## STATED PROBLEM A
Copy out the passage on company culture in full, word for word, before working with the entries that follow it.

## TEXT PASSAGE
Debate and difference of opinion, lightly salted with an appropriate amount of passion and tenacity, can help lead to significant breakthroughs. In the world of corporate correctness we are all living in, this should be highly encouraged. I really appreciated Bob Frisch’s response to my recent article on the importance of culture. Though I think he missed the point, the overwhelming number of people who embraced the notion that culture is imperative for sustained success is an indication of the importance of this issue and the opportunity culture offers for positive change.

People matter. More than machinery, products, and real estate. People invent and build. People support and serve customers. Your people either create or undermine value, cultivate or kill relationships, drive or reduce success. A well-conceived strategy living in the hands of unhappy, misdirected, misinformed people is a sure way to a slow and painful death. There is no comparison to being in the hearts and hands of energized, informed, and motivated people.

Companies are not linear, inert systems. They are ever-changing, organic communities that are dependent on the engagement, talent, and energy of their people to operate successfully. Ignore the mental well-being of your people and culture at your own peril. Step inside of any company, no matter the size, stage of development, or level of success, and the culture is either driving the strategy or undermining it. To exist in the first place, a company must have a clear purpose, a deliberate intent, and a directive or set of ideas that it uses to pursue a clear goal, but it’s the people who have to execute it.

## DATA SHOWN
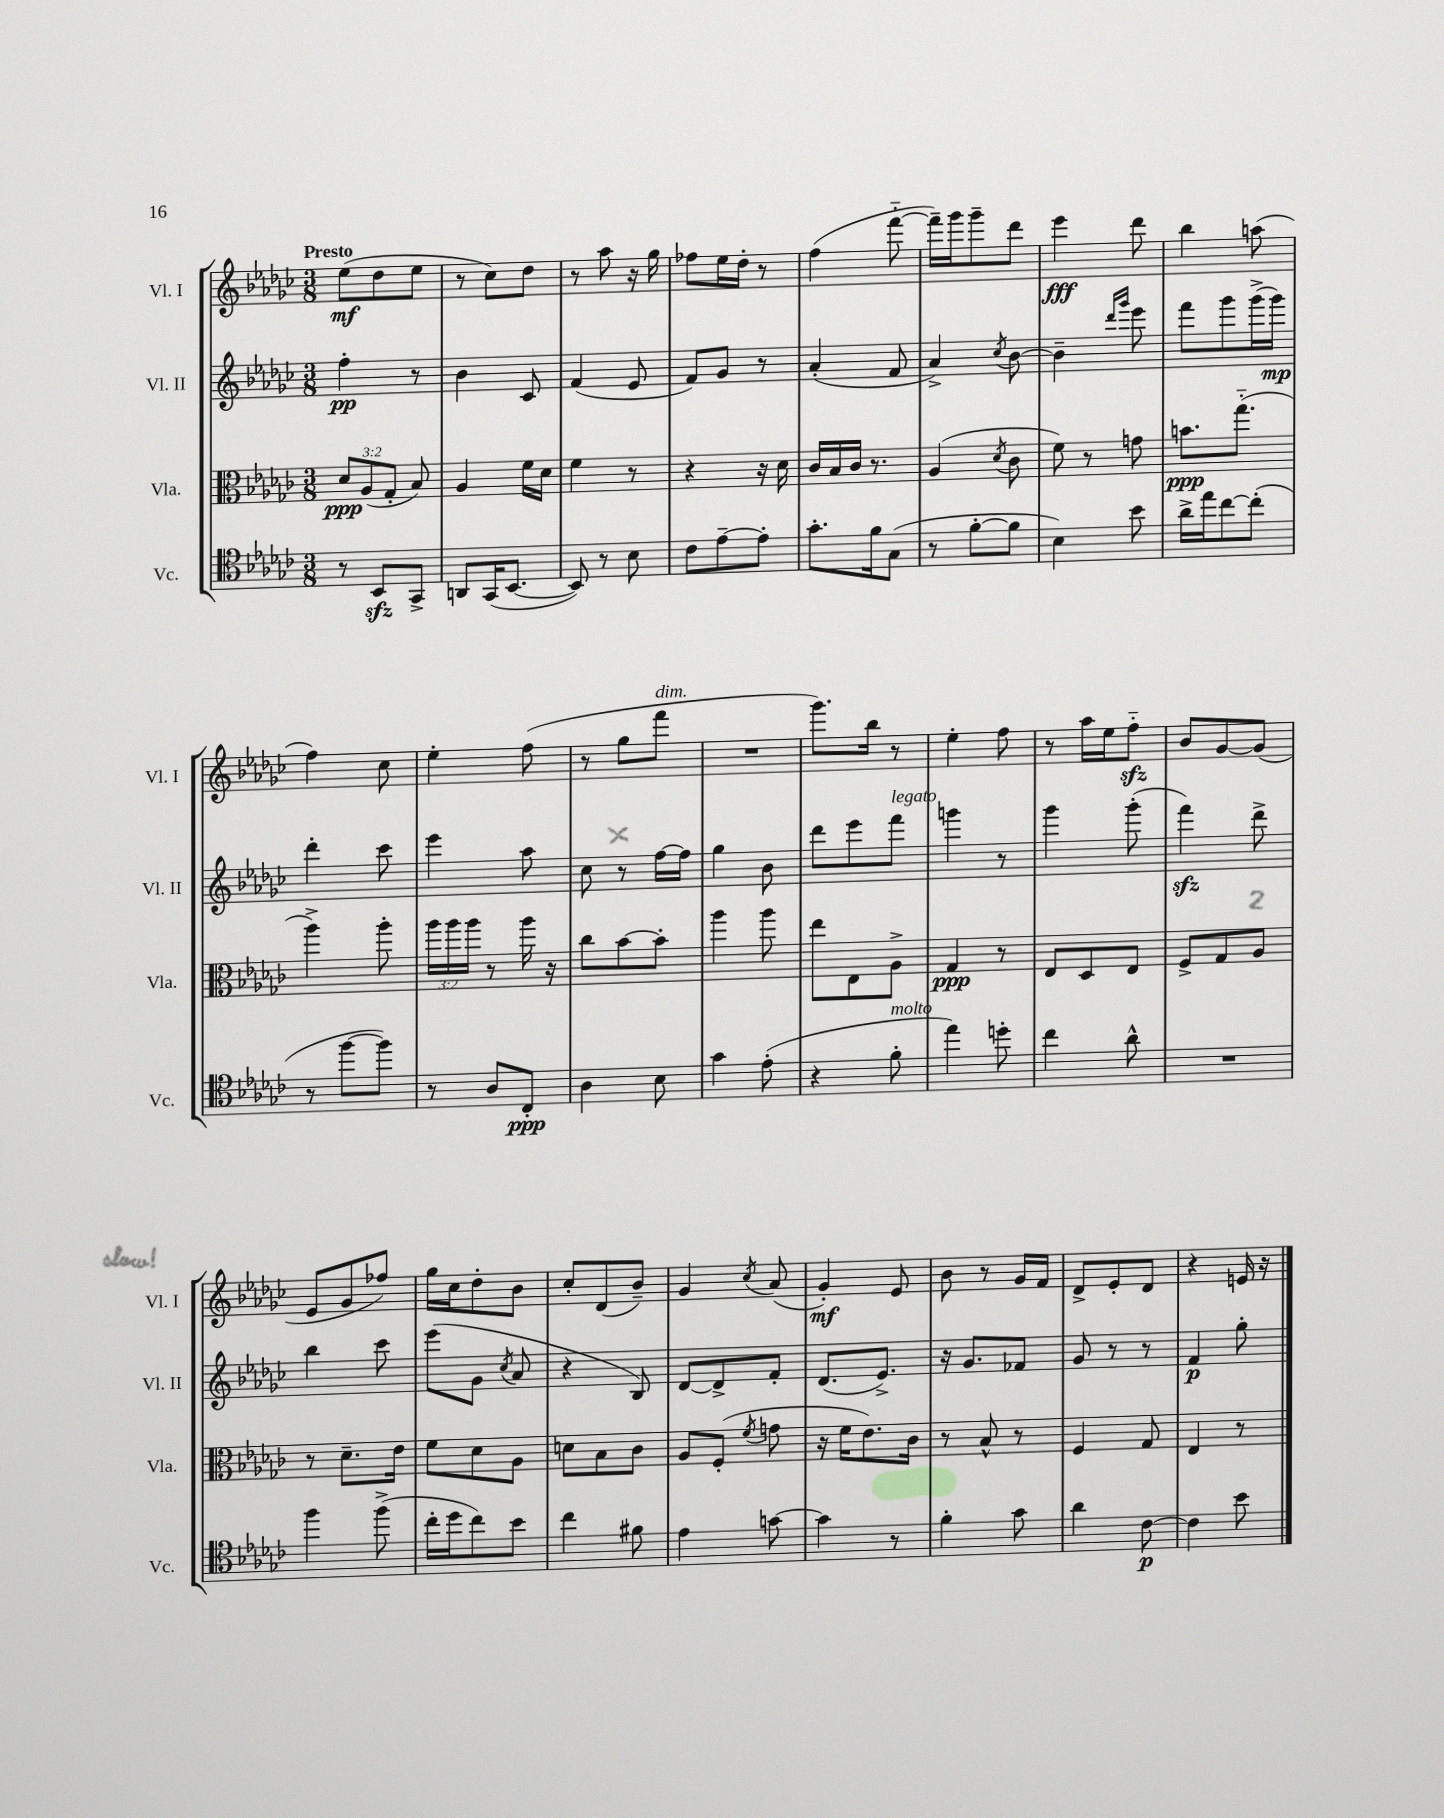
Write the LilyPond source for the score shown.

<<
\new StaffGroup <<
\new Staff = "s0" \with { instrumentName = "Vl. I" shortInstrumentName = "Vl. I" } {
    \clef treble \key ges \major \numericTimeSignature \time 3/8 \tempo "Presto"
    \autoBeamOff ees''8[\mf( des''8 ees''8] |
    r8 ces''8[) des''8] |
    r8 aes''8 r16 ges''16 |
    fes''8[ ees''16 des''16]-. r8 |
    f''4( f'''8~-_ |
    f'''16[--) ges'''16 ges'''8-- des'''8] |
    ees'''4\fff des'''8 |
    bes''4 a''8( |
    f''4) ces''8 |
    ees''4-. f''8( |
    r8 ges''8[ f'''8]^\markup { \italic "dim." } |
    R4. |
    ges'''8.[) bes''16] r8 |
    ees''4-. f''8 |
    r8 aes''16[ ees''16 f''8]-_\sfz |
    bes'8[ ges'8~ ges'8]( |
    ees'8[ ges'8 fes''8]) |
    ges''16[ ces''16 des''8-. bes'8] |
    ces''8[-. des'8( bes'8]--) |
    ges'4 \acciaccatura { ces''8 } aes'8( |
    ges'4-.\mf) ees'8 |
    bes'8 r8 ges'16[ f'16] |
    des'8[-> ees'8-. des'8] |
    r4 e'16 r16 \bar "|." |
}
\new Staff = "s1" \with { instrumentName = "Vl. II" shortInstrumentName = "Vl. II" } {
    \clef treble \key ges \major \numericTimeSignature \time 3/8
    \autoBeamOff f''4-.\pp r8 |
    bes'4 ces'8 |
    f'4( ees'8 |
    f'8[) ges'8] r8 |
    aes'4-.( f'8 |
    aes'4->) \acciaccatura { ces''8 } bes'8~ |
    bes'4-- \grace { des'''16[ ges'''16] } ees'''8 |
    f'''8[ ges'''8 ges'''16->( ges'''16]\mp) |
    des'''4-. ces'''8 |
    ees'''4 aes''8 |
    ces''8 r8 f''16[~ f''16] |
    ges''4 bes'8 |
    des'''8[ ees'''8 f'''8]^\markup { \italic "legato" } |
    g'''4 r8 |
    ges'''4 ges'''8-.( |
    f'''4\sfz) des'''8-> |
    bes''4 ces'''8 |
    ees'''8[( ges'8] \acciaccatura { ces''8 } aes'8 |
    r4 bes8) |
    des'8[~ des'8-> f'8]-. |
    des'8.[( ees'8.]->) |
    r16 ges'8.[ fes'8] |
    ges'8 r8 r8 |
    f'4\p ges''8-. \bar "|." |
}
\new Staff = "s2" \with { instrumentName = "Vla." shortInstrumentName = "Vla." } {
    \clef alto \key ges \major \numericTimeSignature \time 3/8 \override Staff.TupletNumber.text = #tuplet-number::calc-fraction-text
    \autoBeamOff \tuplet 3/2 { des'8[\ppp aes8( ges8]-. } bes8) |
    aes4 f'16[ des'16] |
    f'4 r8 |
    r4 r16 des'16 |
    ces'16[ bes16 ces'16] r8. |
    aes4( \acciaccatura { des'8 } ces'8 |
    f'8) r8 g'8 |
    b'8.[\ppp ges''8.]-_( |
    aes''4->) aes''8-. |
    \tuplet 3/2 { aes''16[ aes''16 aes''16] } r8 aes''16 r16 |
    ces''8[ bes'8~ bes'8]-. |
    aes''4 aes''8 |
    ees''8[ ees8 aes8]-> |
    ges4\ppp r8 |
    ees8[ des8 ees8] |
    f8[-> ges8 aes8] |
    r8 des'8.[-- ees'16] |
    f'8[ des'8 aes8] |
    d'8[ bes8 ces'8] |
    aes8[ f8]-.( \acciaccatura { f'8 } g'8 |
    r16 f'16[ ees'8.) ces'16] |
    r8 bes8-^ r8 |
    f4 ges8 |
    ees4 r8 \bar "|." |
}
\new Staff = "s3" \with { instrumentName = "Vc." shortInstrumentName = "Vc." } {
    \clef tenor \key ges \major \numericTimeSignature \time 3/8
    \autoBeamOff r8 bes,8[\sfz ges,8]-> |
    a,8[ ges,16( bes,8.]~ |
    bes,8) r8 bes8 |
    ces'8[ ees'8~-- ees'8]-. |
    ges'8.[-. f'16 ges8]( |
    r8 f'8[~-. f'8] |
    bes4) bes'8 |
    aes'16[-> ees''16 ces''8~ ces''8]-.( |
    r8 f''8[~ f''8]) |
    r8 aes8[ ces8]-.\ppp |
    aes4 bes8 |
    ges'4 ees'8-.( |
    r4 f'8-.^\markup { \italic "molto" } |
    ees''4) d''8-. |
    ces''4 aes'8-^ |
    R4. |
    f''4 f''8->( |
    ces''16[-. des''16 ces''8) bes'8] |
    ces''4 fis'8 |
    ees'4 g'8~ |
    g'4 r8 |
    f'4-. ges'8 |
    aes'4 ces'8~\p |
    ces'4 bes'8 \bar "|." |
}
>>
>>
\layout { \context { \Score \remove "Bar_number_engraver" } }
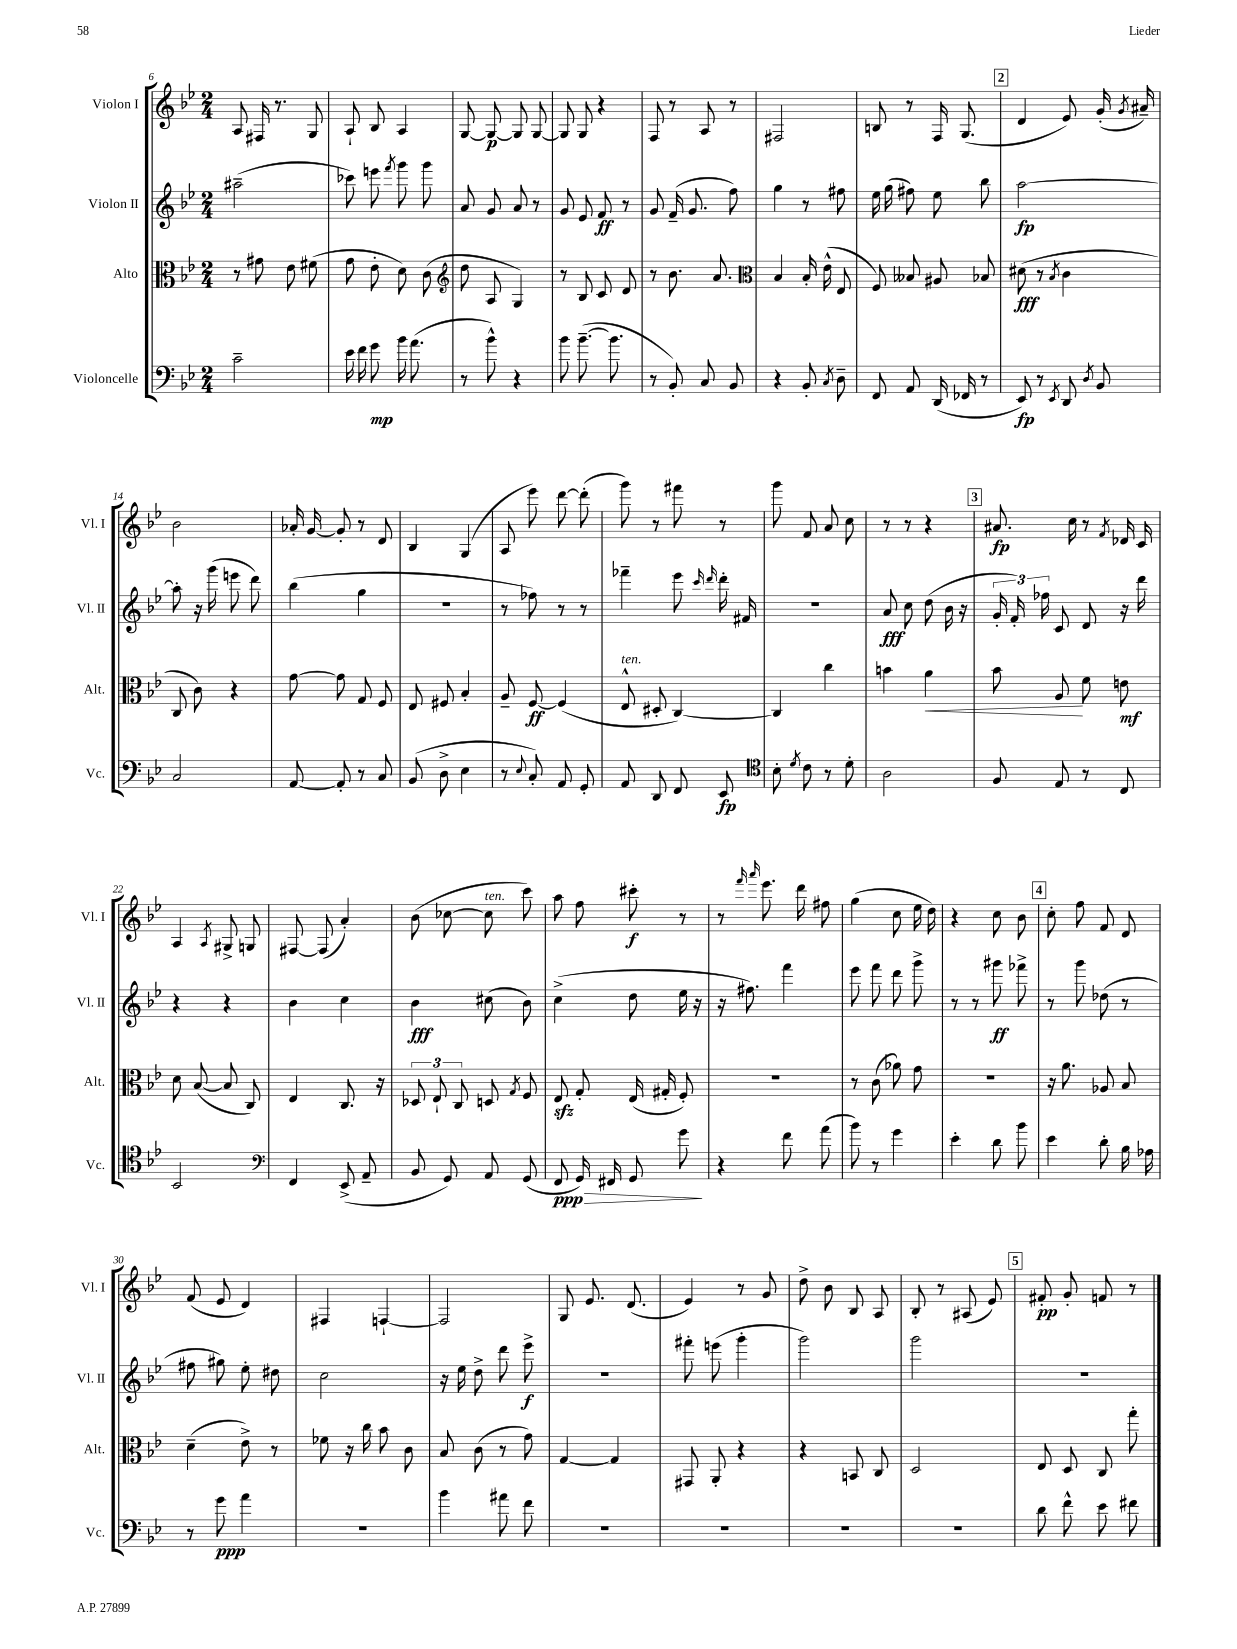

## STATED PROBLEM B
Find each line of the entries that contains the string "markup", matching case exactly, and copy those lines.

## FULL ANSWER A
Debate and difference of opinion, lightly salted with an appropriate amount of passion and tenacity, can help lead to significant breakthroughs. In the world of corporate correctness we are all living in, this should be highly encouraged. I really appreciated Bob Frisch’s response to my recent article on the importance of culture. Though I think he missed the point, the overwhelming number of people who embraced the notion that culture is imperative for sustained success is an indication of the importance of this issue and the opportunity culture offers for positive change.

People matter. More than machinery, products, and real estate. People invent and build. People support and serve customers. Your people either create or undermine value, cultivate or kill relationships, drive or reduce success. A well-conceived strategy living in the hands of unhappy, misdirected, misinformed people is a sure way to a slow and painful death. There is no comparison to being in the hearts and hands of energized, informed, and motivated people.

Companies are not linear, inert systems. They are ever-changing, organic communities that are dependent on the engagement, talent, and energy of their people to operate successfully. Ignore the mental well-being of your people and culture at your own peril. Step inside of any company, no matter the size, stage of development, or level of success, and the culture is either driving the strategy or undermining it. To exist in the first place, a company must have a clear purpose, a deliberate intent, and a directive or set of ideas that it uses to pursue a clear goal, but it’s the people who have to execute it.

## FULL ANSWER B
    r8 ges''8[ f'''8]^\markup { \italic "dim." } |
    des'''8[ ees'''8 f'''8]^\markup { \italic "legato" } |
    r4 f'8-.^\markup { \italic "molto" } |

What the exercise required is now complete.